The May morning reminded him of a day just a year ago, a foggy morning, when he had watched from the right as Upton sent twelve regiments against the rebel lines at Spotsylvania, massed shoulder to shoulder, screaming insanely, and with orders not to fire until they reached the breastworks, for firing would mean stopping to reload, and the imperative was speed at all costs. So forward they ran to their deaths over the swampy ground. It was no time for reflection, but Turner had found himself wondering how they all had gotten here, sane men, creatures of reason, singers of songs, now pressing the bodies of their wounded brothers into the mud as they advanced. Those were sounds to be deaf to—the blast and rush of canister, the cries of men, the abominable clanking of steel against steel, and the unmistakable, sickening slide of steel into flesh.

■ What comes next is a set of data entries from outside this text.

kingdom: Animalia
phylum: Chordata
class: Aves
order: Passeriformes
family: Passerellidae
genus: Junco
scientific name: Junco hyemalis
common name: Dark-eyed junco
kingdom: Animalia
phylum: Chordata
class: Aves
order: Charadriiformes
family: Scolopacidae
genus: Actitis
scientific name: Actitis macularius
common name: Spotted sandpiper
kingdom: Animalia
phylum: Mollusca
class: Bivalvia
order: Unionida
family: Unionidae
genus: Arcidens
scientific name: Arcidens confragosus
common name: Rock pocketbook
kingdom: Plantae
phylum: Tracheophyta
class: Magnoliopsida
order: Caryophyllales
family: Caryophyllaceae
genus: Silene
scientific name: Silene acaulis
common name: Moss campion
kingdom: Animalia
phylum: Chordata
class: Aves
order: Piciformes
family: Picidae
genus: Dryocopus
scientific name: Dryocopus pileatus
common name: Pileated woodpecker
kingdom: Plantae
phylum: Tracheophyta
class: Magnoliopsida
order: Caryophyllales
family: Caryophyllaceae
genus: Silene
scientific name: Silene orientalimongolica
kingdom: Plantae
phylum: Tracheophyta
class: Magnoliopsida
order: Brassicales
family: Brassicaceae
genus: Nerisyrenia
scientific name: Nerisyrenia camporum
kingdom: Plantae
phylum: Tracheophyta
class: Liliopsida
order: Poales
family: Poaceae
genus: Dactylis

But now he had returned, and they would rebuild Daybreak. They would start anew. Except—

Except there was nothing to believe in about Daybreak any longer. What point was there in talking rot about cooperation and sharing? Men were beasts. Might as well admit it and be done. When they had come out here in the fifties, the world seemed ripe with possibility, human nature capable of improvement, a new social order ready to emerge. The great experiment was to have shown the rest of the country this path, but instead the country took a path of its own, and their pastoral dream now seemed like a relic from an antique time.

And yet what else was there to do? There were children to feed. Life had to go on as before, but it could not go on as before.

Might as well go cut sprouts. Standing in the sunlight Turner wiped his face with his hand. When he pulled his hand away it was wet, and his face was wet.

“Well, I’m a fool,” he said.

But he was still crying, and he couldn’t seem to make it stop. He had gone through the war unhurt, but here he was on his own doorstep, and he could not get to the door behind him, could not step off into the shade of the yard. He was stuck here on the stone, and he could not, could not, could not make it stop.